Georgia Bio initiated an education and workforce development program in January of 2007 through a partnership with the DeKalb County School System and the Biotechnology Institute to improve student achievement in science. This program is overseen by GaBio’s Education and Workforce Development Committee , co-chaired by Dr. Eve Higginbotham, Dean, Morehouse School of Medicine, and Dr. Laurie Downey, retired President and CEO, Solvay Pharmaceuticals.
Since 2007, Geoirga Bio and many partners have worked to align strategies and priorities of these multiple platforms into a model of life science workforce development, piloted in the Innovation Crescent, a thirteen county region spanning Atlanta to Athens that encompasses about 85% of Georgia’s life science industry. The model is working – Georgia stands poised to show the world that its pipeline of knowledge workers is a key competitive advantage to the regional life science industry.
Achievements
- Georgia Bio is exposing more students to bioscience and bioscience careers. We are providing hands-on activities to students, then showing them how the science is relevant to companies and people working in Georgia. With the Georgia Department of Education (GDOE), we have developed biotech tasks aligned with the Georgia Performance Standards for the existing middle and high school life science curricula and related to Georgia industry and careers. These tasks are available statewide via the Georgia Performance Standards website (www.georgiastandards.org) aligned with the science curriculum maps. Georgia Bio has tested these tasks in the Innovation Crescent, and has expanded training to over 100 teachers in 2009.

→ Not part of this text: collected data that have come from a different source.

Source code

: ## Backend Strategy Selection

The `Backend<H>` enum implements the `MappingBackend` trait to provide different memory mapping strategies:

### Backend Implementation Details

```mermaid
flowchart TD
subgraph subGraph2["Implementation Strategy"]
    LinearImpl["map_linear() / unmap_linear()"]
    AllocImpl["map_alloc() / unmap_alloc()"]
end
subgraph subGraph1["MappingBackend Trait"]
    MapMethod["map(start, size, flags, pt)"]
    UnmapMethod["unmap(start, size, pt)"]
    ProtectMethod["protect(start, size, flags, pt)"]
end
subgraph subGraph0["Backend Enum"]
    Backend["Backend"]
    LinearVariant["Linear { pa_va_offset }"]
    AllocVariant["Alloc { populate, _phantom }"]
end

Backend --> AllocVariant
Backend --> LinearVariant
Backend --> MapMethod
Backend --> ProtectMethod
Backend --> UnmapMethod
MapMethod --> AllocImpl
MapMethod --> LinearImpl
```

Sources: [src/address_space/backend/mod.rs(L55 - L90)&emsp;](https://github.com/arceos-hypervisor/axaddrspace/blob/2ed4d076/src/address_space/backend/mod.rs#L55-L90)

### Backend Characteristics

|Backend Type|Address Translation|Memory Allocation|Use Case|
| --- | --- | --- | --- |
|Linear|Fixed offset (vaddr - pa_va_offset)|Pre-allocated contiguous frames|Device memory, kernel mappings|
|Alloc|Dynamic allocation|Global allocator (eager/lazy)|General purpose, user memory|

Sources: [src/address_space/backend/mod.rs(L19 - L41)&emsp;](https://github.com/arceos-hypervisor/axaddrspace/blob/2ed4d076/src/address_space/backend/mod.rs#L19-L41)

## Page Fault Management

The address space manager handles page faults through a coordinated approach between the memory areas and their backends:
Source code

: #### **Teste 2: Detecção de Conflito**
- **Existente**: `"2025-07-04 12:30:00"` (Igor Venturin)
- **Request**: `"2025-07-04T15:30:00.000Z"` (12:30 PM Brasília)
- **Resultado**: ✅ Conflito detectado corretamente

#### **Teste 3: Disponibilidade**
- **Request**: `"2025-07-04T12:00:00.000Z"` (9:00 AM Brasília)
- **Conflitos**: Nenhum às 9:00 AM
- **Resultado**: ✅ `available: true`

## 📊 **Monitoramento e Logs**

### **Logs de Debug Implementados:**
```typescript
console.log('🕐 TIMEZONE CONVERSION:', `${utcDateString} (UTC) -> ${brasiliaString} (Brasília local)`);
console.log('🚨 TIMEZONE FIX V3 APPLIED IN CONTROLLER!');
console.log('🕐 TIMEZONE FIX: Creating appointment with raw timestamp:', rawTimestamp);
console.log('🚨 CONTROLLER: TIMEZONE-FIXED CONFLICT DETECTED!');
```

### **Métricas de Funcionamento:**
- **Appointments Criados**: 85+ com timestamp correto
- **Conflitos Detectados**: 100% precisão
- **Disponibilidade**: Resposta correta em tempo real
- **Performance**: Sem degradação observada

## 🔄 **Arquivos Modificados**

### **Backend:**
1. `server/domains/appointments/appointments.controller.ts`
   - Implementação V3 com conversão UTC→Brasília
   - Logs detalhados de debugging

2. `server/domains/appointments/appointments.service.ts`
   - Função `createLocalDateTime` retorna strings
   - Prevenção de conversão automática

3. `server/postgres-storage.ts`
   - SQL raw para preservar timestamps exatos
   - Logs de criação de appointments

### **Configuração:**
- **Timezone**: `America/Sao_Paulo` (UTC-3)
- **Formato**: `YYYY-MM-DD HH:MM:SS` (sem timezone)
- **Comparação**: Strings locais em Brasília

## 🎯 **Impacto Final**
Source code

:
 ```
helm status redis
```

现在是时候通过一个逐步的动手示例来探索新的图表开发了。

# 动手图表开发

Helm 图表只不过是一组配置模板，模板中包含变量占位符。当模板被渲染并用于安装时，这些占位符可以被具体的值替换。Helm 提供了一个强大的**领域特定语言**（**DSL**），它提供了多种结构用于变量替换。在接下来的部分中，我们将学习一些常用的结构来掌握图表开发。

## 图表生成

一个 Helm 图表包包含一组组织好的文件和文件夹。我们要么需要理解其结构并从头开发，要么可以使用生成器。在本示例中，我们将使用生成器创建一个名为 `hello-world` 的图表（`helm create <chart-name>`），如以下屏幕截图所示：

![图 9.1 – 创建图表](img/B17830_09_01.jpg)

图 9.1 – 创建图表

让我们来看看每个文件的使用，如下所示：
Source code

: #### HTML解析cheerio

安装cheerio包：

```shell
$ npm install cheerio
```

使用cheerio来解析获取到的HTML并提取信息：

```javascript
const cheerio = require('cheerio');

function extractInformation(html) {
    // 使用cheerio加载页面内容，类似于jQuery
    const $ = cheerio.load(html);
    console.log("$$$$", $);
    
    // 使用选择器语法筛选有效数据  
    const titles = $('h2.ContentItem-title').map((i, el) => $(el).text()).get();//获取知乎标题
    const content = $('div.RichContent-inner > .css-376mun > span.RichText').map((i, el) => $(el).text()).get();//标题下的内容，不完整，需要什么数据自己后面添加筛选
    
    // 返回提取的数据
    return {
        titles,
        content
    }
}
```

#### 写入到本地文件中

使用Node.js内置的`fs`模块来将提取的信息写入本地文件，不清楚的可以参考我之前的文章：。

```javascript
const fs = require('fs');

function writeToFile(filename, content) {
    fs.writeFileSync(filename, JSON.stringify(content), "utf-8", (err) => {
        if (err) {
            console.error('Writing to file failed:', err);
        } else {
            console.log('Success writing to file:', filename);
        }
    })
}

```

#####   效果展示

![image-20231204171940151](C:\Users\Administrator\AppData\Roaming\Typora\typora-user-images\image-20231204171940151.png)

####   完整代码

- Georgia Bio is bringing new biotechnology
curricula to Georgia’s
high schools. Through science electives and Career,
Technical and Agricultural Education pathways launching in fall 2009, nearly
300 students in four counties will learn science through hands-on, process-oriented
curricula. Click here and scroll to Healthcare Sciences curriculum. With support from the Work Ready Regions
program of the Governor’s Office of Workforce Development, we expect to expand
the courses to seven counties in 2010. These
courses will articulate into two and four-year education programs in the
region. From this experience, other districts will be able to jumpstart this
state-approved curriculum.
- Georgia
Bio is supporting learning opportunities for teachers. Since 2007, we have helped send 22 Georgia
educators to the nationally-recognized Teacher-Leader Workshops at the Biotechnology
Institute’s Annual Conference on Biotechnology Education to learn the latest
techniques for teaching hands-on biotech in their classrooms, and to share
their training with their peers in their home districts.
As part of the 2009 BIO International Convention activities in Atlanta, Georgia Bio, the Biotechnology Institute and Georgia Tech are providing a Best Practices workshop to over 200 science educators to showcase exemplary science, math and technology programs related to biotechnology and outstanding teaching practices and programs.
-
Georgia
Bio is connecting business and science professionals with the classroom. We have participated in career fairs, science
fairs, classroom visits and demonstrations.
To expand this outreach in the future, we have launched a new website
where scientists can register as volunteers, and teachers can access and
request information. Register to Vounteer for Classroom Outreach
- Georgia Bio is convening a common dialog to keep our workforce strategies ahead of the curve. Our inaugural Life Sciences Workforce Forum in November 2008 connected over 200 educators and employers around a common question: In this fast changing industry, how do we characterize the present workforce, and how do we anticipate change in the future?
Now an annual event, our 2009 Forum at the US Centers for Disease Control and Prevention will feature a keynote by the Director of the Office of Science Education at NIH, Dr. Bruch Fuchs.